Regresó con dos botellas de vino, una en cada mano. Cerca de la casa comenzó a sentir el aroma de la carne asándose. Cuando llegó vio a Rosa en el patio, detrás de la cocina, inclinada sobre el brasero del que se elevaba una columna de humo oblicua y lenta. El viejo la contemplaba apoyado en el marco de la puerta del rancho, su figura nítidamente recortada contra la claridad verdosa del interior.

Rosita se incorporó cuando él llegó:

– Eh, Domingo -dijo, pasándose el dorso de la mano por los ojos.

– Domingo -dijo el viejo-. Saca afuera la mesa para comer al fresco. Deja por ahí las botellas.

Domingo dejó las botellas en el suelo y fue hasta el interior del rancho. El viejo le dio paso en la puerta, saliendo al exterior, tambaleando.

Domingo retiró el farol de la mesa y lo colgó del travesaño; al hacerlo todas las sombras se movieron, y como el farol quedó oscilando levemente pendiendo del travesaño, mientras Domingo alzaba la mesa con las dos manos y la llevaba al patio, todas las sombras en el interior del rancho estuvieron moviéndose lentamente; cada vez más lentamente hasta que el farol colgado quedó inmóvil y las sombras se detuvieron.

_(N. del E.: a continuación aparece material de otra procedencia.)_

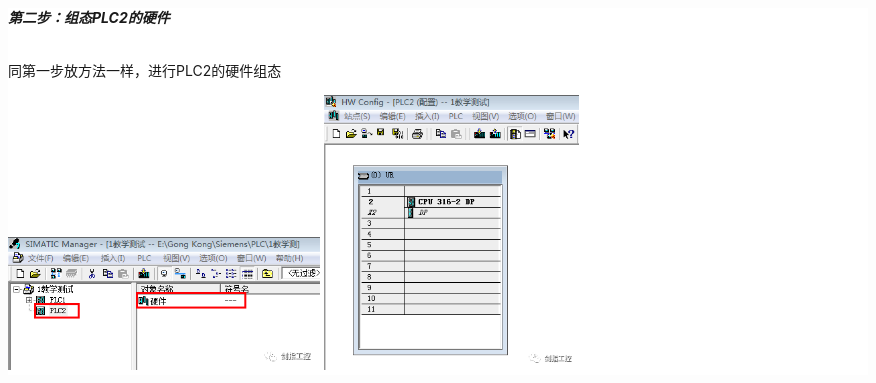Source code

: 
###### **第二步：组态PLC2的硬件**

同第一步放方法一样，进行PLC2的硬件组态

<img src="西门子300通讯.assets/a6a9aa6973624e6cbde89e08fb2259c8.png" alt="img" style="zoom:67%;" />

<img src="西门子300通讯.assets/6ea430109c574f579e3713aa522947c2.png" alt="img" style="zoom:67%;" />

Domingo depositó la mesa en el patio. Rosa se hallaba inclinada cerca del brasero. El aroma de la carne asándose se mezclaba con el de la humedad, el de los árboles y el de la noche. Detrás de Domingo, contra la claridad rectangular de la abertura, el viejo Arce encendía un "Colmena" y sacudía después el fósforo arrojándolo lejos de sí, hacia la noche. Los perros se hallaban lejos de la casa, moviéndose y ladrando sin cesar, y de pronto, amarillos o verdes, duros como piedras preciosas, sus ojos brillaban.

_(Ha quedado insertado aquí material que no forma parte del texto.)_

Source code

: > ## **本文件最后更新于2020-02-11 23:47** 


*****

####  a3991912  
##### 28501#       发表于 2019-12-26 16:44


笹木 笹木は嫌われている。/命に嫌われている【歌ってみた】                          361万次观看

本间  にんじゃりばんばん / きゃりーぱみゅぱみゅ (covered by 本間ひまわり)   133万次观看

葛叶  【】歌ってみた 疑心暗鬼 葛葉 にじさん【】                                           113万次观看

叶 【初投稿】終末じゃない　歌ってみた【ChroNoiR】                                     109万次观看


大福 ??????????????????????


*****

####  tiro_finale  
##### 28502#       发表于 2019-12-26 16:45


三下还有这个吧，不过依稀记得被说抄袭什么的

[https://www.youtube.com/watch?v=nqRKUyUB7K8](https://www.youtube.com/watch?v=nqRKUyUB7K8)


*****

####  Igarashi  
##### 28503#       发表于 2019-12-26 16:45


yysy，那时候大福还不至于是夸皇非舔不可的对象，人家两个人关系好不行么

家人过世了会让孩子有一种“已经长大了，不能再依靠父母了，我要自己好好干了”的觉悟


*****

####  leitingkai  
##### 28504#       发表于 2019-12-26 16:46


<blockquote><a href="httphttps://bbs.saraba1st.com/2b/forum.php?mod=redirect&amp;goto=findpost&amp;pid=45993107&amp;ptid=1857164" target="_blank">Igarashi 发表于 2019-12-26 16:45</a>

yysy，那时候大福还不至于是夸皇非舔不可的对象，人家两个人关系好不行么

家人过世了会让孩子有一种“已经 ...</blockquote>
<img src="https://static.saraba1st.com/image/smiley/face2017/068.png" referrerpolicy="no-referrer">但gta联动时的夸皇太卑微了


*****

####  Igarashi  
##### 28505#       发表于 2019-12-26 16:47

– Chichos, chichos -les gritó el viejo distraídamente, sibilinamente, avanzando unos pasos para recoger una botella de vino del suelo-. Trái una sillas, Domingo -dijo mirando la botella.

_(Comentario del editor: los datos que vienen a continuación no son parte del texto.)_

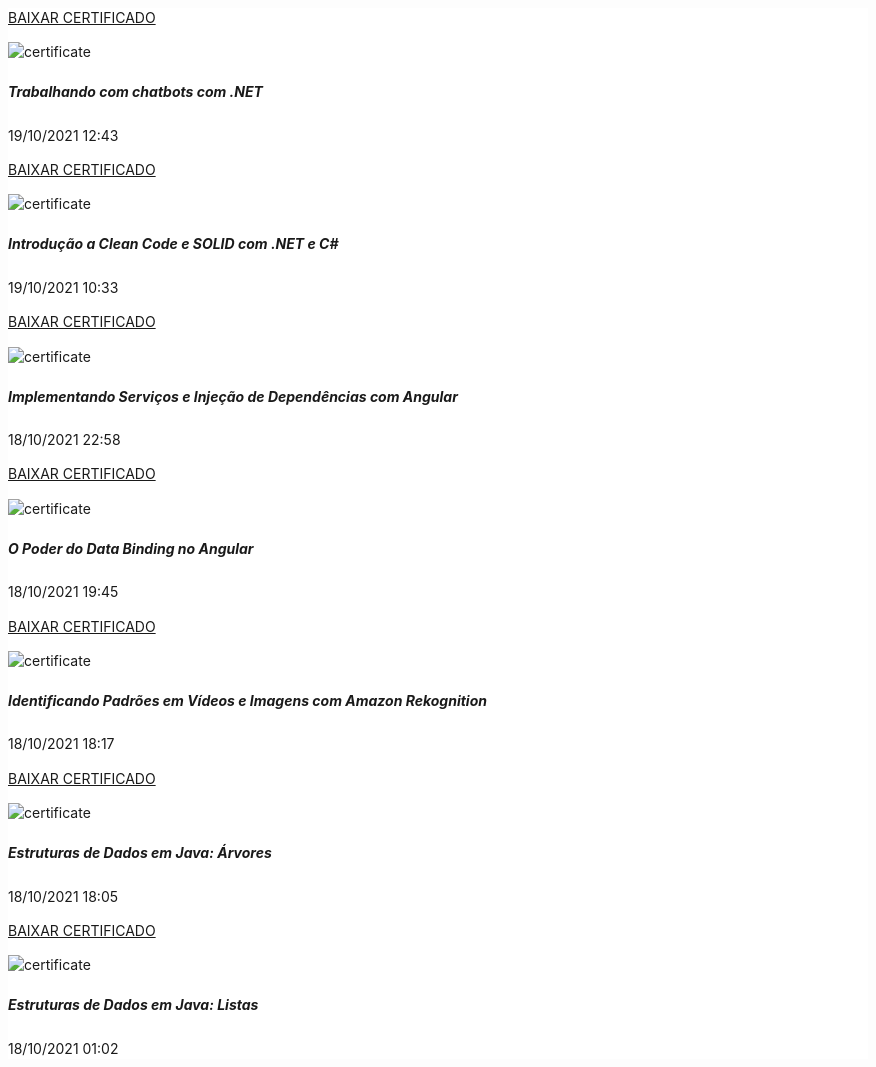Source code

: [BAIXAR CERTIFICADO](https://certificates.digitalinnovation.one/91539734)

![certificate](https://imgenerator.digitalinnovation.one/certificates/8CC13476/share)

##### Trabalhando com chatbots com .NET

19/10/2021 12:43

[BAIXAR CERTIFICADO](https://certificates.digitalinnovation.one/8CC13476)

![certificate](https://imgenerator.digitalinnovation.one/certificates/8D79120F/share)

##### Introdução a Clean Code e SOLID com .NET e C#

19/10/2021 10:33

[BAIXAR CERTIFICADO](https://certificates.digitalinnovation.one/8D79120F)

![certificate](https://imgenerator.digitalinnovation.one/certificates/D6B5AED0/share)

##### Implementando Serviços e Injeção de Dependências com Angular

18/10/2021 22:58

[BAIXAR CERTIFICADO](https://certificates.digitalinnovation.one/D6B5AED0)

![certificate](https://imgenerator.digitalinnovation.one/certificates/58A3F9A9/share)

##### O Poder do Data Binding no Angular

18/10/2021 19:45

[BAIXAR CERTIFICADO](https://certificates.digitalinnovation.one/58A3F9A9)

![certificate](https://imgenerator.digitalinnovation.one/certificates/AA190A85/share)

##### Identificando Padrões em Vídeos e Imagens com Amazon Rekognition

18/10/2021 18:17

[BAIXAR CERTIFICADO](https://certificates.digitalinnovation.one/AA190A85)

![certificate](https://imgenerator.digitalinnovation.one/certificates/63364CA7/share)

##### Estruturas de Dados em Java: Árvores

18/10/2021 18:05

[BAIXAR CERTIFICADO](https://certificates.digitalinnovation.one/63364CA7)

![certificate](https://imgenerator.digitalinnovation.one/certificates/97608FDF/share)

##### Estruturas de Dados em Java: Listas

18/10/2021 01:02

– ¿Quiere que la destape, don Arce? -dijo Rosa viniendo hacia él- Domingo, trái un tirabuzón.

– Está en la cocina -dijo Domingo, yéndose para el rancho. Había dos sillas de paja completamente desvencijadas y un cajón precario. Domingo juntó las sillas por los respaldares, las levantó por los travesaños y con la otra mano alzó el cajón, regresando. En la puerta se puso de costado; sacó las sillas primero, y después el cuerpo, y detrás el cajón. Al salir vio la gran sombra de Rosita en el interior de la cocina. El viejo estaba con la botella en la mano, aguardando junto a la mesa. Domingo distribuyó las sillas y el cajón alrededor de la mesa. El viejo se sentó en una de las sillas.